# Paris Hilton entgeht Knast - 200 Sozialstunden



## Mandalorianer (20 Sep. 2010)

*Paris Hilton entgeht Knast - 200 Sozialstunden*​ 
Da hat sie am Ende doch noch Glück gehabt. Paris Hilton hat sich bereit erklärt, auf den Deal der Behörden von Las Vegas einzugehen. Sie wird vor Gericht ein volles Geständnis abgeben und dafür nicht in den Knast müssen.
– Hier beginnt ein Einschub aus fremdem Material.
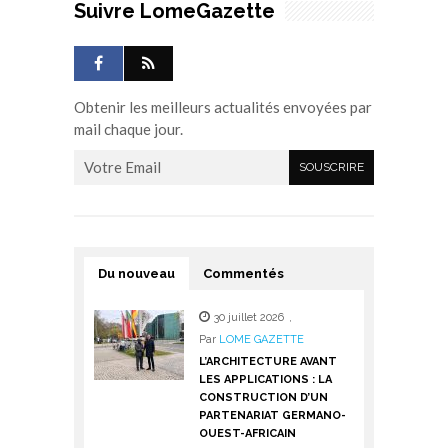
Suivre LomeGazette
Obtenir les meilleurs actualités envoyées par
mail chaque jour.
Du nouveau
Commentés
30 juillet 2026
,
Par
LOME GAZETTE
L’ARCHITECTURE AVANT
LES APPLICATIONS : LA
CONSTRUCTION D’UN
PARTENARIAT GERMANO-
OUEST-AFRICAIN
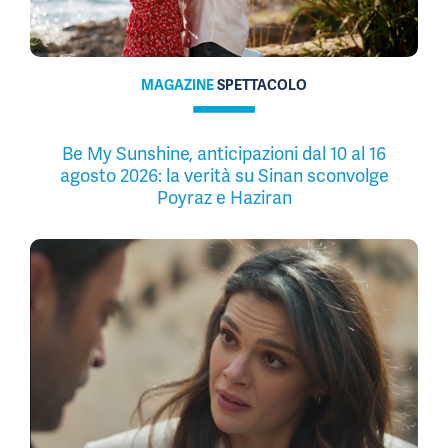
MAGAZINE
SPETTACOLO
Be My Sunshine, anticipazioni dal 10 al 16
agosto 2026: la verità su Sinan sconvolge
Poyraz e Haziran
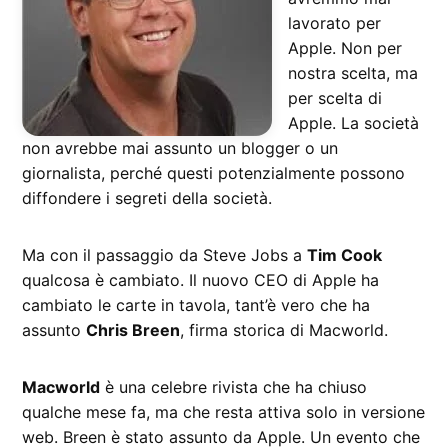
lavorato per
Apple. Non per
nostra scelta, ma
per scelta di
Apple. La società
non avrebbe mai assunto un blogger o un
giornalista, perché questi potenzialmente possono
diffondere i segreti della società.
Ma con il passaggio da Steve Jobs a
Tim Cook
qualcosa è cambiato. Il nuovo CEO di Apple ha
cambiato le carte in tavola, tant’è vero che ha
assunto
Chris Breen
, firma storica di Macworld.
Macworld
è una celebre rivista che ha chiuso
qualche mese fa, ma che resta attiva solo in versione
web. Breen è stato assunto da Apple. Un evento che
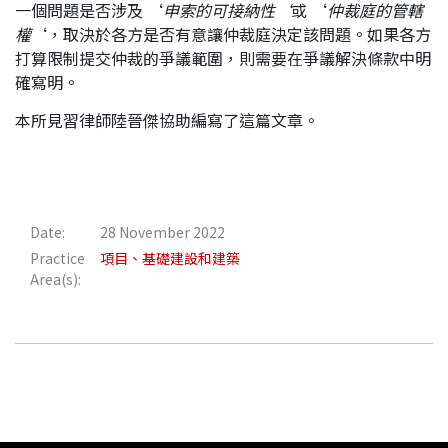
一個問題是否涉及 ‘
申索的可接納性
‘
或 ‘
仲裁庭的管轄
權
‘，取決於各方是否有意讓仲裁庭決定該問題。如果各方
打算限制提交仲裁的爭議範圍，則需要在爭議解決條款中明
確寫明。
本所見習律師陸晉傑協助編寫了這篇文章。
Date:
28 November 2022
Practice
項目、基礎建設和建築
Area(s):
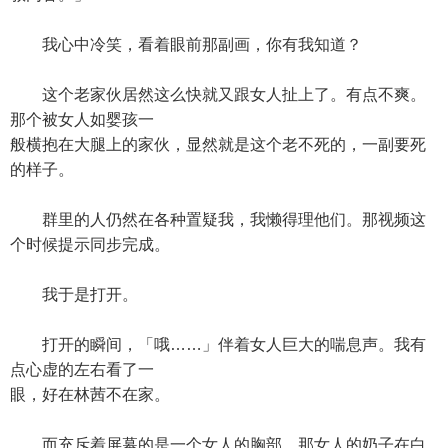
我心中冷笑，看着眼前那副画，你有我知道？
这个老家伙居然这么快就又跟女人扯上了。有点不爽。
那个被女人如婴孩一
般横抱在大腿上的家伙，显然就是这个老不死的，一副要死
的样子。
群里的人仍然在各种置疑我，我懒得理他们。那视频这
个时候提示同步完成。
我于是打开。
打开的瞬间，「哦……」伴着女人巨大的喘息声。我有
点心虚的左右看了一
眼，好在林茜不在家。
而充斥着屏幕的是一个女人的胸部，那女人的奶子在白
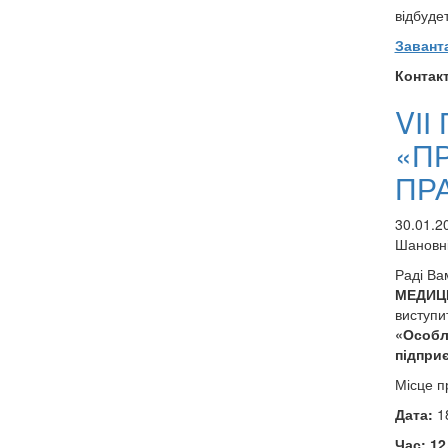
відбудет
Завант
Контакт
VІ
«П
ПР
30.01.2
Шановні
Раді Ва
МЕДИЦИ
виступи
«
Особли
підприє
Місце п
Дата:
18
Час:
12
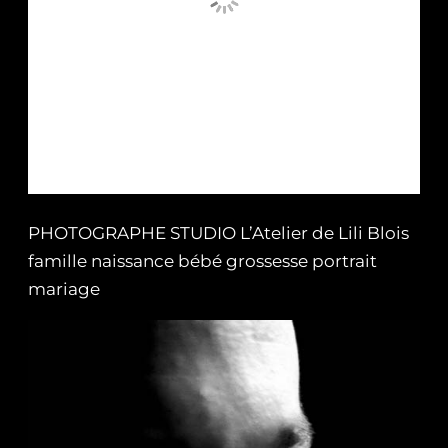
PHOTOGRAPHE STUDIO L’Atelier de Lili Blois
famille naissance bébé grossesse portrait
mariage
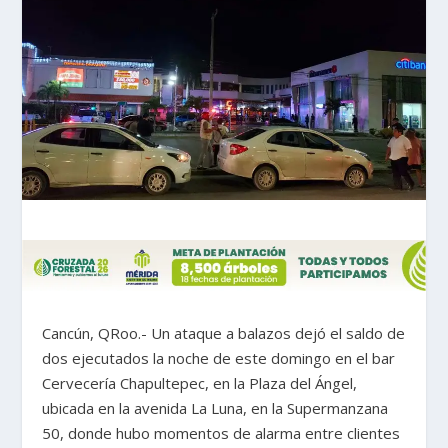
Cancún, QRoo.- Un ataque a balazos dejó el saldo de
dos ejecutados la noche de este domingo en el bar
Cervecería Chapultepec, en la Plaza del Ángel,
ubicada en la avenida La Luna, en la Supermanzana
50, donde hubo momentos de alarma entre clientes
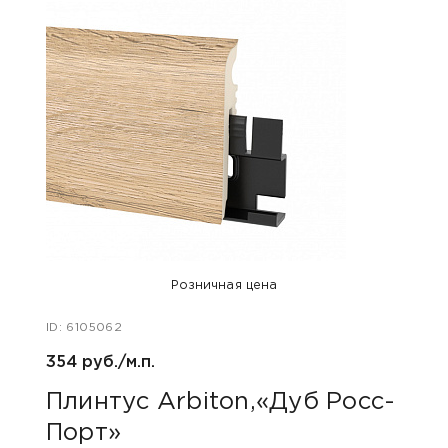
Розничная цена
ID: 6105062
ID: 48
354 руб./м.п.
800 р
Плинтус Arbiton,«Дуб Росс-
Акс
Порт»
пок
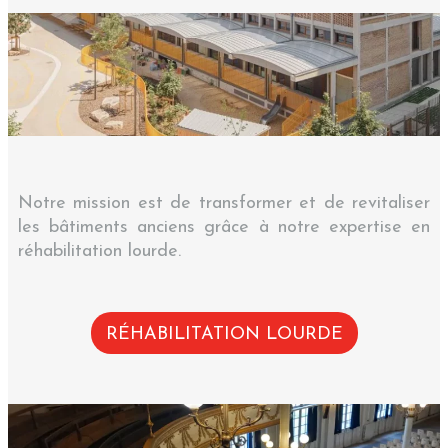
Notre mission est de transformer et de revitaliser
les bâtiments anciens grâce à notre expertise en
réhabilitation lourde.
RÉHABILITATION LOURDE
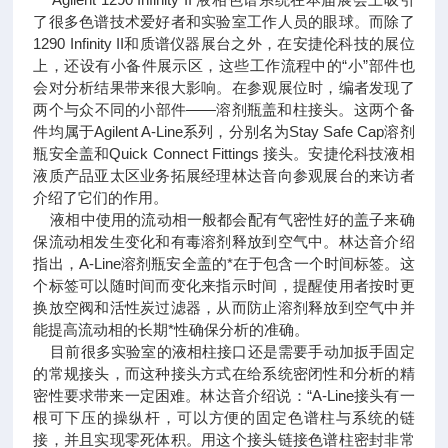
了很多色谱技术爱好者和实验室工作人员的眼球。而除了
1290 Infinity II和质谱仪器展台之外，在安捷伦科技的展位
上，还设有小备件展示区，这些工作流程中的“小”部件也
会对分析结果带来很大影响。在参观展位时，编者发现了
两个与众不同的小部件——溶剂瓶盖和柱接头。这两个备
件均属于Agilent A-Line系列，分别名为Stay Safe Cap溶剂
瓶安全盖和Quick Connect Fittings 接头。安捷伦科技液相
液质产品亚太区业务拓展经理林达音向参观展台的来访者
介绍了它们的作用。
液相中使用的流动相一般都会配有气密性好的盖子来确
保流动相发生变化和有毒溶剂释放到空气中。林达音介绍
指出，A-Line溶剂瓶安全盖的*在于包含一个时间标签。这
个标签可以随时间而变化来指示时间，提醒使用者按时更
换放空阀和活性炭过滤器，从而防止溶剂释放到空气中并
能提高流动相的长期*性确保分析的准确。
目前很多实验室的液相柱接口还是需要手动加扳手固定
的常规接头，而这种接头方式在给系统密闭性和分析的精
密性要求带来一定困难。林达音介绍说：“A-Line接头有一
根可下压的操纵杆，可以方便的固定色谱柱与系统的链
接，并且实现零死体积。用这个接头链接色谱柱密封非常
Der Deal sieht vor, dass Paris den Besitz von Kokain zugibt und ebenfalls gesteht, dass sie die Arbeit der Polizeibeamten vor Ort behindert hatte. 
Das Gericht wird sie im Anschluss zu einem Jahr auf Bewährung, 2000 Dollar Geldstrafe und 200 Stunden gemeinnütziger Arbeit verurteilen. Außerdem darf sich Paris während der gesamten Bewährungszeit auch keinerlei kleine Vergehen mehr erlauben. Das gilt selbst für den Straßenverkehr. Paris muss unterschreiben, dass bei jedem, auch noch so kleinen Vergehen, ihre Bewährungsstrafe aufgehoben und direkt in eine Haftstrafe gewandelt wird.



*
HaHa doch ein Deal 


Gruss Gollum*


----------



## Q (20 Sep. 2010)

die 2.000 Dollar werden ihr ja mächtig weh tun   :thx:


----------



## krawutz (21 Sep. 2010)

Die gerechte amerikanische Justiz hat ihr gerade deutlich gesagt : "Mach weiter so, wir tun dir nichts".
Und an diese Bewährungszeit wird sich die nächste anschließen und noch eine und noch eine ...


----------



## Punisher (21 Sep. 2010)

Geld regiert die Welt


----------